De la stabulation au rayon, les contorsions du bien-être animal

La définition zootechnique du bien-être animal se heurte à la vision idéalisée de l’élevage par le grand public. Au-delà des initiatives en matière d’étiquetage sur le bien-être ou encore sur le mode d’élevage, c’est toute une pédagogie qu’il faut marteler, à laquelle les éleveurs sont invités à prendre part, aux côtés des autres maillons de la chaine alimentaire. C’est ce qu’il est ressorti de la dernière conférence de la Coopération agricole dédiée au bien-être animal.

« La réalité de l’élevage, ce n’est ni les vidéos dégueulasses de L214, ni les images de vaches normandes au milieu des pommiers fleuris telles que l’industrie agroalimentaire les véhicule ». A l’occasion la conférence organisée pour la 7ème année consécutive par la Coopération agricole sur le thème bien-être animal, Antoine Thibaut, éleveur laitier en Normandie et youtubeur patenté (Agriskippy la ferme les vaches) résumait en une phrase l’une des problématiques auxquelles sont confrontées les filières animales vis-à-vis du grand public.

Pour Luc Mounier, docteur vétérinaire, enseignant en bien-être animal à VetAgro Sup, Antoine Thibaut a raison sur toute la ligne. « Faire des vidéos sur youtube, ouvrir son exploitation au grand public, c’est le bon moyen de ramener nos concitoyens à la réalité, affirme-t-il. Je ne connais pas un consommateur qui soit ressorti d’un élevage en disant, c’est une horreur ». 

« Le référendum d’initiative partagée (RIP) est une bonne illustration de la méconnaissance des gens en matière d’élevage, abonde Bernard Vallat, inspecteur général de santé publique, président de la Fédération des entreprises françaises de charcuterie traiteur. Ne laissons pas les extrémistes remettre en cause le lien historique entre l’Homme et l’animal, au risque de paupériser nos filières et nos éleveurs sur la base de procès qui n’ont aucune justification scientifique ».

De l’acceptabilité des bâtiments...

Pour beaucoup de concitoyens, les bâtiments d’élevage symbolisent le mal absolu. « On a un gros déficit d’explication sur la question des bâtiments d’élevage, déclare Gérard Cladière, président du groupe viande de la Fédération du commerce et de la distribution (FCD), siégeant à Inaporc et Interbev. Il nous faut expliquer pourquoi il faut des bâtiments, ce que font les animaux à l’intérieur d’un bâtiment, pourquoi c’est bien aussi l’élevage en bâtiment. On est face à une demande sur le bien-être animal mais qui repose sur un monde idéalisé, avec des imageries quotidiennes déconnectées de la réalité de l’élevage. C’est par exemple Cédric Villani qui se ballade avec son marcassin. Nous distributeurs, on doit démontrer, en lien avec les industriels, les groupements de producteurs, les interprofessions, que l’on se préoccupe du bien-être animal, dans le contexte de l’élevage, c’est à dire avec des animaux qui ne sont pas des animaux de compagnie ».

TÂCHES -
a) Recopiez le texte sur le bien-être animal de « La définition zootechnique » à « au bien-être animal. ».
b) D'après le texte sur le bien-être animal, dans quelle région Antoine Thibaut est-il éleveur laitier ?
Pas besoin des enregistrements pour ce travail.

CONTENU DES DONNÉES -

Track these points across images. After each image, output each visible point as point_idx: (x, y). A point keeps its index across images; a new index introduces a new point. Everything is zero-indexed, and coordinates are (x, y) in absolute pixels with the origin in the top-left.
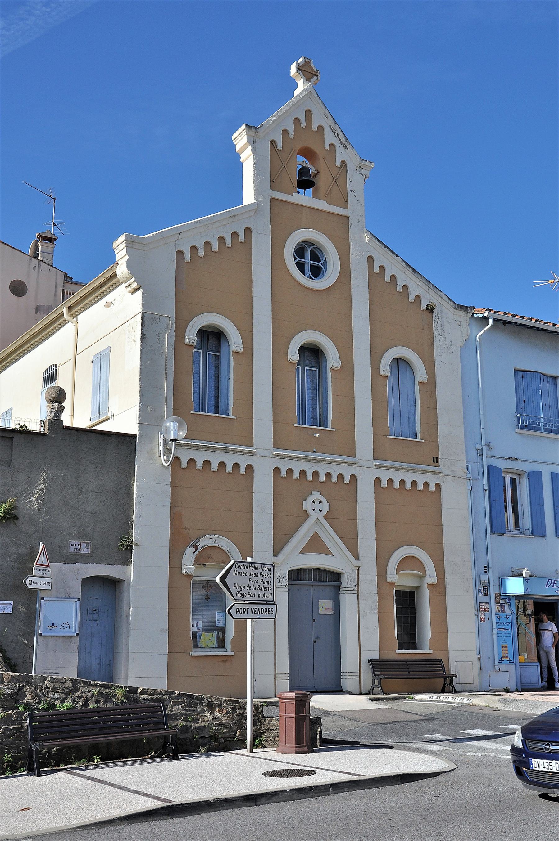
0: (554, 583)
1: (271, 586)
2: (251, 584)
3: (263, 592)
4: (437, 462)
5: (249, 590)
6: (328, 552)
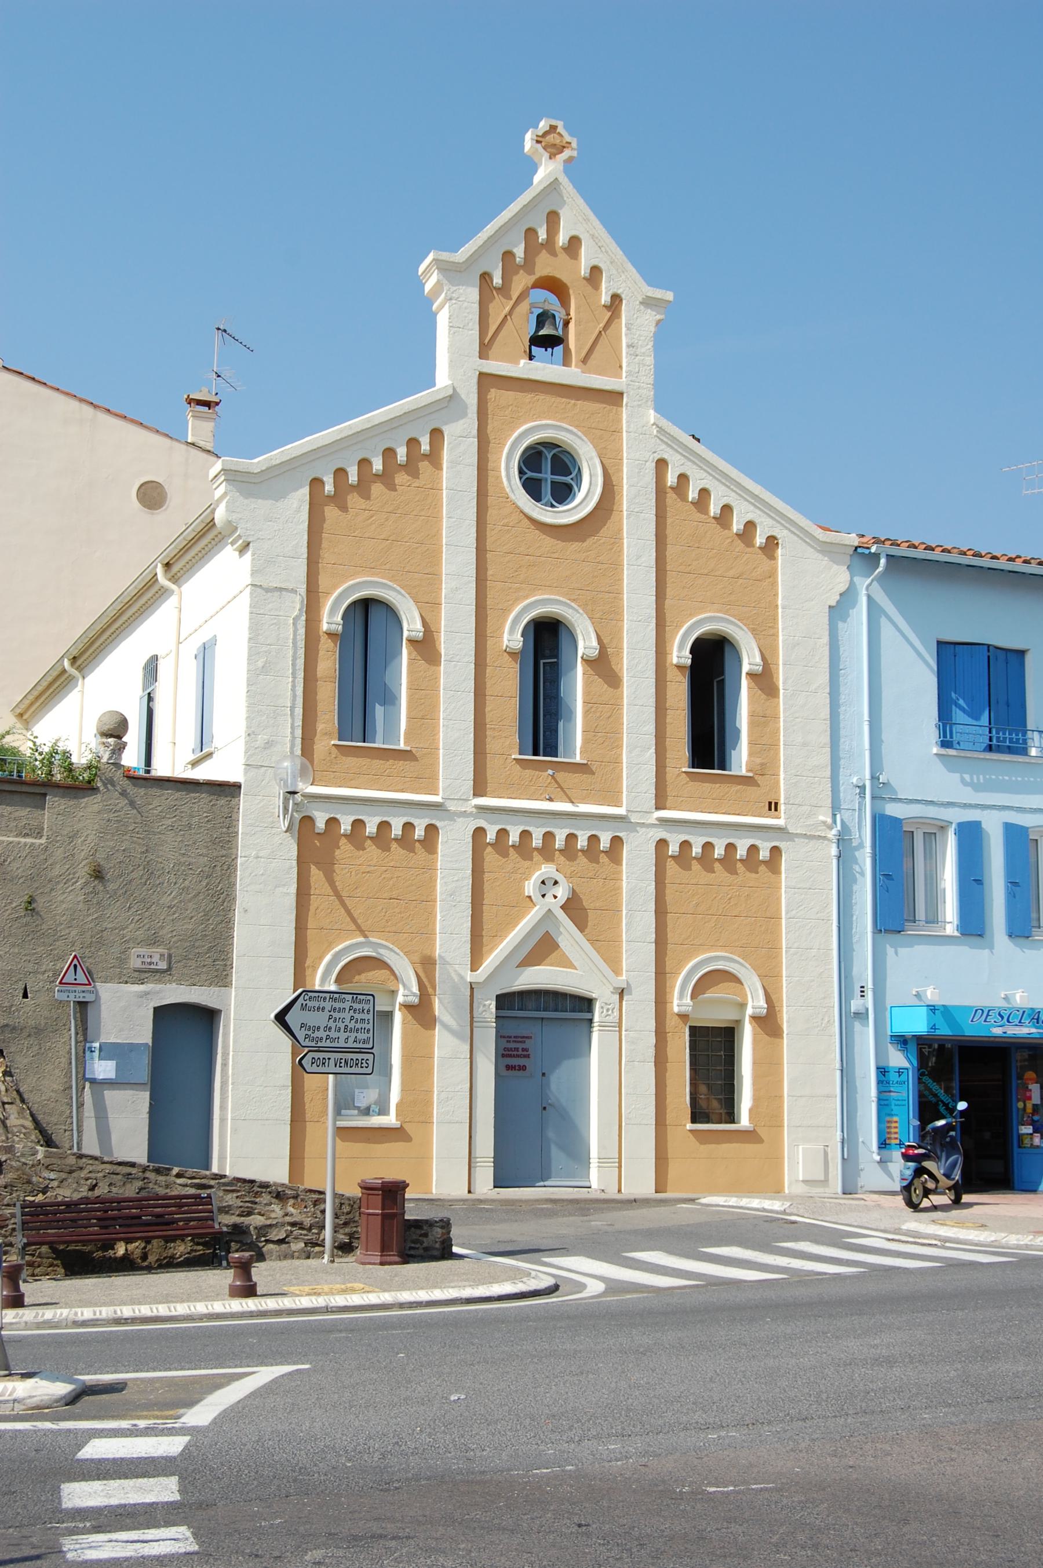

RÉPONSES -
a)
La définition zootechnique du bien-être animal se heurte à la vision idéalisée de l’élevage par le grand public. Au-delà des initiatives en matière d’étiquetage sur le bien-être ou encore sur le mode d’élevage, c’est toute une pédagogie qu’il faut marteler, à laquelle les éleveurs sont invités à prendre part, aux côtés des autres maillons de la chaine alimentaire. C’est ce qu’il est ressorti de la dernière conférence de la Coopération agricole dédiée au bien-être animal.

b) En Normandie.